START Document passage

= Shadow Cabinet of Jamaica =

Theoretical alternative cabinet to the Jamaican government

The Shadow Cabinet of Jamaica (usually known simply as The Shadow Cabinet) is, in the Westminster system of government in traditional constitutional theory, an alternative to the cabinet who scrutinize their corresponding Cabinet of Jamaica ministers, develop alternative policies, and hold the Government to account for its actions and responses. Since February 2016, the People's National Party has been His Majesty's Loyal Opposition in Jamaica, and its leadership therefore forms the current Shadow Cabinet.

==Composition==

=== His Majesty's Most Loyal Opposition ===
The opposition of Jamaica, formally referred to as His Majesty's Jamaican Government, consists of senior members of His Majesty's Loyal Opposition who scrutinise their corresponding government ministers, develop alternative policies, hold the government to account for its actions and responses, and act as spokespeople for the opposition party in their own specific policy area

The current composition of the Shadow Cabinet of Jamaica was chosen by Leader of the Opposition (Jamaica), Mark Golding on December 3, 2020, following his ascension as President of the People's National Party succeeding Peter Phillips.

END Document passage

# Given request A:
According to the Shadow Cabinet article, why does the leadership of the People's National Party make up the current Shadow Cabinet of Jamaica?
The records have no connection to the Shadow Cabinet article above them.

START Records shown

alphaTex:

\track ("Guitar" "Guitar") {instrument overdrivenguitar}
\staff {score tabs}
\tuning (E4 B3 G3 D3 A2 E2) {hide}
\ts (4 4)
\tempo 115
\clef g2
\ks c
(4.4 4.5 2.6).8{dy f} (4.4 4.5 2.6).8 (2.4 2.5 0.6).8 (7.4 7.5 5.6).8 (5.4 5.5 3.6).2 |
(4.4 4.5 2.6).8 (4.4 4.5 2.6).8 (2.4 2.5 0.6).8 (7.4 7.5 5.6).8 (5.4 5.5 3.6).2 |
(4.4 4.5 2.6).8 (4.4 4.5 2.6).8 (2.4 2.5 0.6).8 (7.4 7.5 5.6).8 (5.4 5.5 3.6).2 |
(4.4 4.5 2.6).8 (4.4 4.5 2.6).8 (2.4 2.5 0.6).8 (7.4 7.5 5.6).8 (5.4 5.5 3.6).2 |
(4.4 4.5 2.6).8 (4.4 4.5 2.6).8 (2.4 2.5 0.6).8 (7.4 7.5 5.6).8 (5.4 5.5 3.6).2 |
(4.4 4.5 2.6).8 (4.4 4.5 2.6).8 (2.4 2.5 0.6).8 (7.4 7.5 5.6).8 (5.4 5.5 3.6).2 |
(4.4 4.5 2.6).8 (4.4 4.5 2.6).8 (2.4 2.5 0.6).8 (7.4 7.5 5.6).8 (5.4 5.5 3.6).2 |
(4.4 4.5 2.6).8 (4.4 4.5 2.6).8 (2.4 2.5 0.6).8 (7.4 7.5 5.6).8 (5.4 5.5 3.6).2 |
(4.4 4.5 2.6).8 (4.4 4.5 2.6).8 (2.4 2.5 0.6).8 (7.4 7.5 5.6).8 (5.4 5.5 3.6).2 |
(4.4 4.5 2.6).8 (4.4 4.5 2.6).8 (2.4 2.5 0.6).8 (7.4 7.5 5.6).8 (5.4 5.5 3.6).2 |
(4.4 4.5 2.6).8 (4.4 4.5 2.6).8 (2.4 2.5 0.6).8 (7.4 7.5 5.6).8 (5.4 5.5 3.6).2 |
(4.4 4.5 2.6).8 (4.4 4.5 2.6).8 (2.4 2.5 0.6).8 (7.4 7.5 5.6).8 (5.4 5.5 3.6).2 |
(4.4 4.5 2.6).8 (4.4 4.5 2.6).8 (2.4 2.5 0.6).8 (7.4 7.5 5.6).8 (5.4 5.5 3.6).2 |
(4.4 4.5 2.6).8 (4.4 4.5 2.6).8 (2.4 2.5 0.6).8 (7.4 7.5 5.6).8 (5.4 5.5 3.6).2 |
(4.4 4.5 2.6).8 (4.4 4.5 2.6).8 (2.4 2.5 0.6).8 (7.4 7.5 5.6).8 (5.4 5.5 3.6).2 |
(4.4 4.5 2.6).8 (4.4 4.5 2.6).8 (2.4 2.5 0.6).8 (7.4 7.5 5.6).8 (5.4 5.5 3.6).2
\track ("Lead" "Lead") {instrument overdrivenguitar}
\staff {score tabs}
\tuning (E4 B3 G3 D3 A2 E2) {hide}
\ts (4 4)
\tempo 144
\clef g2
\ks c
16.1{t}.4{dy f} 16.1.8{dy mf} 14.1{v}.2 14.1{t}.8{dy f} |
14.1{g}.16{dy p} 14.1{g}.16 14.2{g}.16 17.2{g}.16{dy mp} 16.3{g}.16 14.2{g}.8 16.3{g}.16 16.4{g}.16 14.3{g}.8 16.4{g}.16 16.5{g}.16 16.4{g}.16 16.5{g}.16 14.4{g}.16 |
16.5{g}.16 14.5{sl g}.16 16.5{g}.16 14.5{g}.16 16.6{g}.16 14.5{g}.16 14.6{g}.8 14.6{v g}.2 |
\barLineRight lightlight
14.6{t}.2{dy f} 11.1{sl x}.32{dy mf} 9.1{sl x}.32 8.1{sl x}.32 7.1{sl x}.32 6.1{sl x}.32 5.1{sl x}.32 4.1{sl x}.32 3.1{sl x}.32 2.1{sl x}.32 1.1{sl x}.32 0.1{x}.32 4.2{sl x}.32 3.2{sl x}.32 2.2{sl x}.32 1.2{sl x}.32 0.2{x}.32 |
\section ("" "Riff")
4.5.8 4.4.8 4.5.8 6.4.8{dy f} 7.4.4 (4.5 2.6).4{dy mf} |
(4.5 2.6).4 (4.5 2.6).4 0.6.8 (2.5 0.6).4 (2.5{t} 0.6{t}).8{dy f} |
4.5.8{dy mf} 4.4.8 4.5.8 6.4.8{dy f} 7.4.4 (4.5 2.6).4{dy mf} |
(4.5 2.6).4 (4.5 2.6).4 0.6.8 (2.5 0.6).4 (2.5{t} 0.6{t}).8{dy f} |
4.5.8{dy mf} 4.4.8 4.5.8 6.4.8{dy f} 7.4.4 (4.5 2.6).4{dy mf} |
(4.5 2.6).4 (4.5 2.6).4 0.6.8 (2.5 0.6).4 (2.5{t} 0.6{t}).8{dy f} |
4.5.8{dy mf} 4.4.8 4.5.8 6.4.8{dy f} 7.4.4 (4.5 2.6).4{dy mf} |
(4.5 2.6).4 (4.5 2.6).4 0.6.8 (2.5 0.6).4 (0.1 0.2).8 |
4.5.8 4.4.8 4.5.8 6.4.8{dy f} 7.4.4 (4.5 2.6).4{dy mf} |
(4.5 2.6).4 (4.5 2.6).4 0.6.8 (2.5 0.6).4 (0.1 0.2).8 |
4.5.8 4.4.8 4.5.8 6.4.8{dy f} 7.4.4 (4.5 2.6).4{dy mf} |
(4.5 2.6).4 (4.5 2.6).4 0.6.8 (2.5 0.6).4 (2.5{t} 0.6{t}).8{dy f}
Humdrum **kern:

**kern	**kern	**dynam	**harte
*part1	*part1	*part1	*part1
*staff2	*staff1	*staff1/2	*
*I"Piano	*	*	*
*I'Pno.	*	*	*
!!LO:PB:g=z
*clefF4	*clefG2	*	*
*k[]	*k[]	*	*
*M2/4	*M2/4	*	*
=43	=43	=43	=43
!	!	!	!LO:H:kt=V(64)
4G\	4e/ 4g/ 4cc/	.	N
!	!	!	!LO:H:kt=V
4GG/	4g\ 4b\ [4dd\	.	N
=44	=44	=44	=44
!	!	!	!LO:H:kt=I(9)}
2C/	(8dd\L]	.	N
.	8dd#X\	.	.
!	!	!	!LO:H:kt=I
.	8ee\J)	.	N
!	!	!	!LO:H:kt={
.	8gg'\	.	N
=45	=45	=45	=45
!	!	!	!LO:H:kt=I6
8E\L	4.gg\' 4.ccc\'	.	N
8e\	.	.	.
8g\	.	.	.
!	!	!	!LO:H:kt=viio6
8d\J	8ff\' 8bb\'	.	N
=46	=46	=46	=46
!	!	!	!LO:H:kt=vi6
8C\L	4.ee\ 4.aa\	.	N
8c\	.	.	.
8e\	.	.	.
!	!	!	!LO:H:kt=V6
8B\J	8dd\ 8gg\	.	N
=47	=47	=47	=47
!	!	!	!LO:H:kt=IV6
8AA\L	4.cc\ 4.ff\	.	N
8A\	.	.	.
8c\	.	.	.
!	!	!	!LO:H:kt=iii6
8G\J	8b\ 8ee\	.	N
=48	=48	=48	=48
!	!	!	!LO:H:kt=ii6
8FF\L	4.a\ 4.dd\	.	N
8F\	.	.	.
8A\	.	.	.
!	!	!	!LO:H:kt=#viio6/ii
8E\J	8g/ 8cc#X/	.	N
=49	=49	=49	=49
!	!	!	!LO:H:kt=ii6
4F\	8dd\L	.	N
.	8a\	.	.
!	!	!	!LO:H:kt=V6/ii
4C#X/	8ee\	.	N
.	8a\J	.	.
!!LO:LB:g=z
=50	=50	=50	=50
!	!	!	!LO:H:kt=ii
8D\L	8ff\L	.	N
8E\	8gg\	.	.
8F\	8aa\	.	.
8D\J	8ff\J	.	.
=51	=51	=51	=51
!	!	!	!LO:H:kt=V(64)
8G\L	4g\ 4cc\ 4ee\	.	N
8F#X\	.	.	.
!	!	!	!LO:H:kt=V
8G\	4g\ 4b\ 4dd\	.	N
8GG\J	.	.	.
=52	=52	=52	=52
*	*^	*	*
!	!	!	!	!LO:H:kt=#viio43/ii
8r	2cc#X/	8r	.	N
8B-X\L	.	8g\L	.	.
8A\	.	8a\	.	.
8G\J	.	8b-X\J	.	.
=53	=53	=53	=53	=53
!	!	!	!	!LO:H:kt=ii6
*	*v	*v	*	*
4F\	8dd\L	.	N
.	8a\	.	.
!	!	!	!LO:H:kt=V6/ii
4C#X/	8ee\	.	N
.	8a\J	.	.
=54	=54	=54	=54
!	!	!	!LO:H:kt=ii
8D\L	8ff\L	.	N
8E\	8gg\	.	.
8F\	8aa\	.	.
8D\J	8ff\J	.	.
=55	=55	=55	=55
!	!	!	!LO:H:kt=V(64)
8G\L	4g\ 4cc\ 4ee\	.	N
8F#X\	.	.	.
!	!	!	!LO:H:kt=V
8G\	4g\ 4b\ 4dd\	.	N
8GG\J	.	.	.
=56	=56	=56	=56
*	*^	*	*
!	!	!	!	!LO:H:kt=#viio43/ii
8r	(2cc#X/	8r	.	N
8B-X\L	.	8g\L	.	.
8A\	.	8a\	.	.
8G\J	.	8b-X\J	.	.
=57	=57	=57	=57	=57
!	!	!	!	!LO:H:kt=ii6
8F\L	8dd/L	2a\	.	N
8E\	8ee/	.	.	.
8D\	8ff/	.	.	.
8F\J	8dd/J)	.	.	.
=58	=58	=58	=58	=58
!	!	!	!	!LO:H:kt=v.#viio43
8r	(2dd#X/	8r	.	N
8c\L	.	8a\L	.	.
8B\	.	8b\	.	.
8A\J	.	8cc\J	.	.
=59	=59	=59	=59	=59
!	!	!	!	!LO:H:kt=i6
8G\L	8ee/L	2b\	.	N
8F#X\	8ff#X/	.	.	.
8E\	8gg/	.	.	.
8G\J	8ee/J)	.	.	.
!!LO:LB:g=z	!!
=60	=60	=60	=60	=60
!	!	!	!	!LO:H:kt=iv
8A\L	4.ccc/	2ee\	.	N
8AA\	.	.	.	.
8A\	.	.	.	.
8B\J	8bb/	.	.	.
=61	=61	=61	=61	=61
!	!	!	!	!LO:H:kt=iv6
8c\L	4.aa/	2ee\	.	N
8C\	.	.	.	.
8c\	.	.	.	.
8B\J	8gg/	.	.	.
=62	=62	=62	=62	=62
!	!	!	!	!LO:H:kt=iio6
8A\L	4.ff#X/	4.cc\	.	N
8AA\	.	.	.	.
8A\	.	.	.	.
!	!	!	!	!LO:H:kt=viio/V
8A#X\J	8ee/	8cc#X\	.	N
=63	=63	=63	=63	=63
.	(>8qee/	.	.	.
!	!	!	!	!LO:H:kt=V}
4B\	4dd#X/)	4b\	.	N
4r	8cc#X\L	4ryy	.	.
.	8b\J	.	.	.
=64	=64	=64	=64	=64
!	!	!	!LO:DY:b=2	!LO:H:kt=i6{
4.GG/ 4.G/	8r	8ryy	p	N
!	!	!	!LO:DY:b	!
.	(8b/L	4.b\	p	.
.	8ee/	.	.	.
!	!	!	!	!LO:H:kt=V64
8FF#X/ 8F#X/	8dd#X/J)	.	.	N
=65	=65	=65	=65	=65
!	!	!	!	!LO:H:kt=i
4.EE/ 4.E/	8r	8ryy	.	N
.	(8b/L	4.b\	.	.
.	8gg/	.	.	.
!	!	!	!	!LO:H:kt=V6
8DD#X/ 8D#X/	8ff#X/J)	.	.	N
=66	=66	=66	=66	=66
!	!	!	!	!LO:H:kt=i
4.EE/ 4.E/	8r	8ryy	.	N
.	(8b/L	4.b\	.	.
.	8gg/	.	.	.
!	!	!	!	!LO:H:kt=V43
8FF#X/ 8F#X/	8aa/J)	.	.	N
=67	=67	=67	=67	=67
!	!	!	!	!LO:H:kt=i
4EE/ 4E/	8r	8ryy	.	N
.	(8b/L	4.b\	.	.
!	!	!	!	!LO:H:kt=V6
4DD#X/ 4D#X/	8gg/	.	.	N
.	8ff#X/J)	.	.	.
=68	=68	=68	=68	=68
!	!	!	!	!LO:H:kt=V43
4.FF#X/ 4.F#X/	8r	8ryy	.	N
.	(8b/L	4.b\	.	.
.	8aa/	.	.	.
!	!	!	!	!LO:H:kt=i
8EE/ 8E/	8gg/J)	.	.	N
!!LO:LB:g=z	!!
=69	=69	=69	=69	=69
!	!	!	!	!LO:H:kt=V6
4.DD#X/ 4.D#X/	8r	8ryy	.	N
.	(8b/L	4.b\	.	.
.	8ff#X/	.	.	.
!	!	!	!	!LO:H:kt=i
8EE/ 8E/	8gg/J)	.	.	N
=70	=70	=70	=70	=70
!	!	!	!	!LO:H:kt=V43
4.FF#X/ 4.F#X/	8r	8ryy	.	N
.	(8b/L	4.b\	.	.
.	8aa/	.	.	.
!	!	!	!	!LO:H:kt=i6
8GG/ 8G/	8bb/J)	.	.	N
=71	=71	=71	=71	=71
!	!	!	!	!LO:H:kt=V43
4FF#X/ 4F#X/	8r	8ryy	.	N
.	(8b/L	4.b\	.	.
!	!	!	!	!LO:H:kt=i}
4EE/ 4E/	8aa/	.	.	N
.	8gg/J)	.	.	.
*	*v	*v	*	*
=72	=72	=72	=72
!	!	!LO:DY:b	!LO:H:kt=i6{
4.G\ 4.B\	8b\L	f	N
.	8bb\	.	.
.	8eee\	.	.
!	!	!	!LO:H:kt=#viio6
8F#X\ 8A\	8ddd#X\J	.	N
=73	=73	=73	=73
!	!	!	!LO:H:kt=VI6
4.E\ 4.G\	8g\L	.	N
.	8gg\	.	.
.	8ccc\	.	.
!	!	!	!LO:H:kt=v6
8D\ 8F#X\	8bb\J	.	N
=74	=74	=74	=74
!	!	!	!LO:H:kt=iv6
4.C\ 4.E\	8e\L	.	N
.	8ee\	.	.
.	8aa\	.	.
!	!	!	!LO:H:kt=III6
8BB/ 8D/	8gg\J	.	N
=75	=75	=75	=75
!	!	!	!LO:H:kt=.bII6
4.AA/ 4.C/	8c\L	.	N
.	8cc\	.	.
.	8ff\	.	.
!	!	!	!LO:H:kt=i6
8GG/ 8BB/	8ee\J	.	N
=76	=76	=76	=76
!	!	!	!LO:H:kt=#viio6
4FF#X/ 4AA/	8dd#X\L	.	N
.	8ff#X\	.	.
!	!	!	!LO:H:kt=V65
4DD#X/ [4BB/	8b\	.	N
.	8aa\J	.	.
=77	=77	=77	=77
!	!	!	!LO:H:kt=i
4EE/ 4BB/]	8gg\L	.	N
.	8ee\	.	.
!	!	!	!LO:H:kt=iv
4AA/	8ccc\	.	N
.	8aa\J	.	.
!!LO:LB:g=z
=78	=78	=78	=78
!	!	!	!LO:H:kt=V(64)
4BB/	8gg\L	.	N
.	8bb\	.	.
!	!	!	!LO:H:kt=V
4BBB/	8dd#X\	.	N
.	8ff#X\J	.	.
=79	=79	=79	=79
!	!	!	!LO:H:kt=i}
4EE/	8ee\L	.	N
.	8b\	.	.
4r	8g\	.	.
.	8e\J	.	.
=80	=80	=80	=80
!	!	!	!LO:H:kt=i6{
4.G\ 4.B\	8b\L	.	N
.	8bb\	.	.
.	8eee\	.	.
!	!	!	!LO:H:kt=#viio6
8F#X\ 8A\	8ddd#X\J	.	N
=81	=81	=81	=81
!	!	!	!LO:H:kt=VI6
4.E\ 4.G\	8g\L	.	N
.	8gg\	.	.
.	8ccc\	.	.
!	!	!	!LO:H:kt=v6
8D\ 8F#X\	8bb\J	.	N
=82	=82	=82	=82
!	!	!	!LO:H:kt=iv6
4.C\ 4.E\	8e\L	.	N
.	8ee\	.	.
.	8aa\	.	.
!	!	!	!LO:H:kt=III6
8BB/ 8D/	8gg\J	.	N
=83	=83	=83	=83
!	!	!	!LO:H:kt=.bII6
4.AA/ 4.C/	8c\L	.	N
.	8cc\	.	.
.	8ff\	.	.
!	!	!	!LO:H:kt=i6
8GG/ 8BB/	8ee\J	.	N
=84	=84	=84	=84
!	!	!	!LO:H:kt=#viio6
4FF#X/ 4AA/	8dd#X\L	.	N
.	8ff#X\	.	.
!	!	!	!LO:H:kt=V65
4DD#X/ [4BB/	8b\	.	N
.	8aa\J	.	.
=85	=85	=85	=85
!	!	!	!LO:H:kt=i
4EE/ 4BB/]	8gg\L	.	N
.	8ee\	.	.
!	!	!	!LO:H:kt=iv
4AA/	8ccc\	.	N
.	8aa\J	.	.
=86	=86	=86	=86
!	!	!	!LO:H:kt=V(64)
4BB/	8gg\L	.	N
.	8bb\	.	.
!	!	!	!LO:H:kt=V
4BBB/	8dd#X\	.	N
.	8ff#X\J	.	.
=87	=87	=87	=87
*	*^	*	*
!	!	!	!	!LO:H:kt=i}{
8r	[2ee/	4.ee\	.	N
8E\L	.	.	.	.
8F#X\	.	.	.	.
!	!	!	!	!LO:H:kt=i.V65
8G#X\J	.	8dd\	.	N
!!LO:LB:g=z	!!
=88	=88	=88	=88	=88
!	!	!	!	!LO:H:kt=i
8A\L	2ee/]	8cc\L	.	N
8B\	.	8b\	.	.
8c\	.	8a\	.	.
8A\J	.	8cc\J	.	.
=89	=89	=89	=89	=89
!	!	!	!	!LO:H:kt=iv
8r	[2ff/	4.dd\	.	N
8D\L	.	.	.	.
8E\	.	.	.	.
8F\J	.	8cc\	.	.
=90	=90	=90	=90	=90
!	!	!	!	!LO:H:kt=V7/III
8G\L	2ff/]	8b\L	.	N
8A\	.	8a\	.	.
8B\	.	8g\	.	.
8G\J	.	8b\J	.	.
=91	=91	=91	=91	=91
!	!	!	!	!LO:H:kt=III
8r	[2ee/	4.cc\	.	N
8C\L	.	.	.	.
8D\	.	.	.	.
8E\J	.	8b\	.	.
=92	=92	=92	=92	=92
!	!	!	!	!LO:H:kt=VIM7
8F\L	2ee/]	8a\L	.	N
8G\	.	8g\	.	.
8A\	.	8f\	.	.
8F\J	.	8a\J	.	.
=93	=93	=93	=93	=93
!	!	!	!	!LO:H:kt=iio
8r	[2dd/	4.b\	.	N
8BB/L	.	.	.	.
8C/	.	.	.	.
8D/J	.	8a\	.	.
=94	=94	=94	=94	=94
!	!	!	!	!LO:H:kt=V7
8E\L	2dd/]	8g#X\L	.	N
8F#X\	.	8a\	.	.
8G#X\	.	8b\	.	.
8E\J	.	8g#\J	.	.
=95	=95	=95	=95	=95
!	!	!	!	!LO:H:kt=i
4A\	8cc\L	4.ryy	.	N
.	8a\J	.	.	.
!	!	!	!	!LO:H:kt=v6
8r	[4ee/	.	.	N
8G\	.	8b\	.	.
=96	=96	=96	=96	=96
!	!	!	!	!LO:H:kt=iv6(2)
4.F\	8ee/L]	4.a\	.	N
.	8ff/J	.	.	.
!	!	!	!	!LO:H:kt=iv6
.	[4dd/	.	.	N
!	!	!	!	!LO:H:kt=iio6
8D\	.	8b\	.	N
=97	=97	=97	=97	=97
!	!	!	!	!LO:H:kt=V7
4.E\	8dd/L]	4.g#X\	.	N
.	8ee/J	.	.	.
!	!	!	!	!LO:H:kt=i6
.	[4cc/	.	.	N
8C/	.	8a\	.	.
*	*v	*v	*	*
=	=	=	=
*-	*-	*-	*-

END Records shown

# Given request B:
Locate each line of the records that contains the string "overdrivenguitar", and copy those lines.

# Full solution A:
The People's National Party has been His Majesty's Loyal Opposition in Jamaica since February 2016. Its leadership therefore forms the current Shadow Cabinet.

# Full solution B:
\track ("Guitar" "Guitar") {instrument overdrivenguitar}
\track ("Lead" "Lead") {instrument overdrivenguitar}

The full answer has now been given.